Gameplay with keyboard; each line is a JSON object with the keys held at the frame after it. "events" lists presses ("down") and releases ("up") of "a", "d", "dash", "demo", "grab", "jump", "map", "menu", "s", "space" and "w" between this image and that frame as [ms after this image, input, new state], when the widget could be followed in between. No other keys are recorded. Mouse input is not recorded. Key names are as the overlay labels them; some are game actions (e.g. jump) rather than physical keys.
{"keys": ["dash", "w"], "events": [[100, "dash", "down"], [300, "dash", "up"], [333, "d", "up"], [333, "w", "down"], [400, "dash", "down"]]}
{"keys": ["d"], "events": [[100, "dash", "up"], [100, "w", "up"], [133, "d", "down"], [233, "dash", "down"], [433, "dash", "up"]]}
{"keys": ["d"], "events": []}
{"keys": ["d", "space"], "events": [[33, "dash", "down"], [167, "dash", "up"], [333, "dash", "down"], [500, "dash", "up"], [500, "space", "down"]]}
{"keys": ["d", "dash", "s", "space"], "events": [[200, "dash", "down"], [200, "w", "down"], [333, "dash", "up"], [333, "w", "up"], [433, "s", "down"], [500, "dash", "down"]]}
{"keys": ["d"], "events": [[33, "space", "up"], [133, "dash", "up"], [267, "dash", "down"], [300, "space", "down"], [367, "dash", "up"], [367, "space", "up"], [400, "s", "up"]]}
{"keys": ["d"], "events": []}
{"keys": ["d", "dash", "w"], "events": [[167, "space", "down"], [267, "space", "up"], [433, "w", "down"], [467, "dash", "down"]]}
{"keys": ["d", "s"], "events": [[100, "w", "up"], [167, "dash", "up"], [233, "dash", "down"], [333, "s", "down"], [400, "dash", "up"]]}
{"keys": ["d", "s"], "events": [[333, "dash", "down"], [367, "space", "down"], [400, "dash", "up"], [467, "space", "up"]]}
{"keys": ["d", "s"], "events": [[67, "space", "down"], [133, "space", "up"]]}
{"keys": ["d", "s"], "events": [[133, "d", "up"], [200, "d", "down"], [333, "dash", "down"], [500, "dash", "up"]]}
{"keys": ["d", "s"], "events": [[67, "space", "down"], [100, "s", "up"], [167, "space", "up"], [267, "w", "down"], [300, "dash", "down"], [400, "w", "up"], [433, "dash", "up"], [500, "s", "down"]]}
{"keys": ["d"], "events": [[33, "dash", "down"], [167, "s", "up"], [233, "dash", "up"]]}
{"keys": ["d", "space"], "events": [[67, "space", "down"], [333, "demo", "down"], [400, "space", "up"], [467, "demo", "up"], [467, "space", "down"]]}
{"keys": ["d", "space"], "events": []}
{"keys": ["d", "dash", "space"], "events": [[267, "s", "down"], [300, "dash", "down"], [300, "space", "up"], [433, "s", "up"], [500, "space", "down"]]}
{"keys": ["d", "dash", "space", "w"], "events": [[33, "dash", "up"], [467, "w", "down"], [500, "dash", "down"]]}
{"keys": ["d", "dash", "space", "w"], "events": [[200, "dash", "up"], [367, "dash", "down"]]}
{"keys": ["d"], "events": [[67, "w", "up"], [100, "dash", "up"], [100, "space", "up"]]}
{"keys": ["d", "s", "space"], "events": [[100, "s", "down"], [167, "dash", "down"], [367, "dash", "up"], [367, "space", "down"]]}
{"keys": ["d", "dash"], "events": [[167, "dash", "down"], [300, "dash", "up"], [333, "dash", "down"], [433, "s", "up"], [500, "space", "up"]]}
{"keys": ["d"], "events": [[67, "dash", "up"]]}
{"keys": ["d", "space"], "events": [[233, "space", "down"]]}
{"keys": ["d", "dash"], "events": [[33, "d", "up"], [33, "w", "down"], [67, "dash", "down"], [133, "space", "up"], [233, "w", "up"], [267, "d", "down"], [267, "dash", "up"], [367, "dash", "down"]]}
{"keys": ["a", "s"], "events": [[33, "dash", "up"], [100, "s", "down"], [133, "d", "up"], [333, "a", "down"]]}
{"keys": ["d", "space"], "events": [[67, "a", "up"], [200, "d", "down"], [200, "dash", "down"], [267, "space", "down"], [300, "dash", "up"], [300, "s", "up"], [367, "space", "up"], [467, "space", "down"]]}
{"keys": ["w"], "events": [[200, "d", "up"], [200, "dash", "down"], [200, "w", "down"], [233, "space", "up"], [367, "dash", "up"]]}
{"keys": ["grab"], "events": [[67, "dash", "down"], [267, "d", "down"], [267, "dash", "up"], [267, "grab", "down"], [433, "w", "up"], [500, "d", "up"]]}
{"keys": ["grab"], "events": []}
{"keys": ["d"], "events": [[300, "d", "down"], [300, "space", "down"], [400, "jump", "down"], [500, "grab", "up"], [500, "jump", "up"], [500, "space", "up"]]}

YOUR OBJECTIVE
Provide an exact transcription of every entry above.

TASK RESPONSE
Gameplay with keyboard; each line is a JSON object with the keys held at the frame after it. "events" lists presses ("down") and releases ("up") of "a", "d", "dash", "demo", "grab", "jump", "map", "menu", "s", "space" and "w" between this image and that frame as [ms after this image, input, new state], when the widget could be followed in between. No other keys are recorded. Mouse input is not recorded. Key names are as the overlay labels them; some are game actions (e.g. jump) rather than physical keys.
{"keys": ["dash", "w"], "events": [[100, "dash", "down"], [300, "dash", "up"], [333, "d", "up"], [333, "w", "down"], [400, "dash", "down"]]}
{"keys": ["d"], "events": [[100, "dash", "up"], [100, "w", "up"], [133, "d", "down"], [233, "dash", "down"], [433, "dash", "up"]]}
{"keys": ["d"], "events": []}
{"keys": ["d", "space"], "events": [[33, "dash", "down"], [167, "dash", "up"], [333, "dash", "down"], [500, "dash", "up"], [500, "space", "down"]]}
{"keys": ["d", "dash", "s", "space"], "events": [[200, "dash", "down"], [200, "w", "down"], [333, "dash", "up"], [333, "w", "up"], [433, "s", "down"], [500, "dash", "down"]]}
{"keys": ["d"], "events": [[33, "space", "up"], [133, "dash", "up"], [267, "dash", "down"], [300, "space", "down"], [367, "dash", "up"], [367, "space", "up"], [400, "s", "up"]]}
{"keys": ["d"], "events": []}
{"keys": ["d", "dash", "w"], "events": [[167, "space", "down"], [267, "space", "up"], [433, "w", "down"], [467, "dash", "down"]]}
{"keys": ["d", "s"], "events": [[100, "w", "up"], [167, "dash", "up"], [233, "dash", "down"], [333, "s", "down"], [400, "dash", "up"]]}
{"keys": ["d", "s"], "events": [[333, "dash", "down"], [367, "space", "down"], [400, "dash", "up"], [467, "space", "up"]]}
{"keys": ["d", "s"], "events": [[67, "space", "down"], [133, "space", "up"]]}
{"keys": ["d", "s"], "events": [[133, "d", "up"], [200, "d", "down"], [333, "dash", "down"], [500, "dash", "up"]]}
{"keys": ["d", "s"], "events": [[67, "space", "down"], [100, "s", "up"], [167, "space", "up"], [267, "w", "down"], [300, "dash", "down"], [400, "w", "up"], [433, "dash", "up"], [500, "s", "down"]]}
{"keys": ["d"], "events": [[33, "dash", "down"], [167, "s", "up"], [233, "dash", "up"]]}
{"keys": ["d", "space"], "events": [[67, "space", "down"], [333, "demo", "down"], [400, "space", "up"], [467, "demo", "up"], [467, "space", "down"]]}
{"keys": ["d", "space"], "events": []}
{"keys": ["d", "dash", "space"], "events": [[267, "s", "down"], [300, "dash", "down"], [300, "space", "up"], [433, "s", "up"], [500, "space", "down"]]}
{"keys": ["d", "dash", "space", "w"], "events": [[33, "dash", "up"], [467, "w", "down"], [500, "dash", "down"]]}
{"keys": ["d", "dash", "space", "w"], "events": [[200, "dash", "up"], [367, "dash", "down"]]}
{"keys": ["d"], "events": [[67, "w", "up"], [100, "dash", "up"], [100, "space", "up"]]}
{"keys": ["d", "s", "space"], "events": [[100, "s", "down"], [167, "dash", "down"], [367, "dash", "up"], [367, "space", "down"]]}
{"keys": ["d", "dash"], "events": [[167, "dash", "down"], [300, "dash", "up"], [333, "dash", "down"], [433, "s", "up"], [500, "space", "up"]]}
{"keys": ["d"], "events": [[67, "dash", "up"]]}
{"keys": ["d", "space"], "events": [[233, "space", "down"]]}
{"keys": ["d", "dash"], "events": [[33, "d", "up"], [33, "w", "down"], [67, "dash", "down"], [133, "space", "up"], [233, "w", "up"], [267, "d", "down"], [267, "dash", "up"], [367, "dash", "down"]]}
{"keys": ["a", "s"], "events": [[33, "dash", "up"], [100, "s", "down"], [133, "d", "up"], [333, "a", "down"]]}
{"keys": ["d", "space"], "events": [[67, "a", "up"], [200, "d", "down"], [200, "dash", "down"], [267, "space", "down"], [300, "dash", "up"], [300, "s", "up"], [367, "space", "up"], [467, "space", "down"]]}
{"keys": ["w"], "events": [[200, "d", "up"], [200, "dash", "down"], [200, "w", "down"], [233, "space", "up"], [367, "dash", "up"]]}
{"keys": ["grab"], "events": [[67, "dash", "down"], [267, "d", "down"], [267, "dash", "up"], [267, "grab", "down"], [433, "w", "up"], [500, "d", "up"]]}
{"keys": ["grab"], "events": []}
{"keys": ["d"], "events": [[300, "d", "down"], [300, "space", "down"], [400, "jump", "down"], [500, "grab", "up"], [500, "jump", "up"], [500, "space", "up"]]}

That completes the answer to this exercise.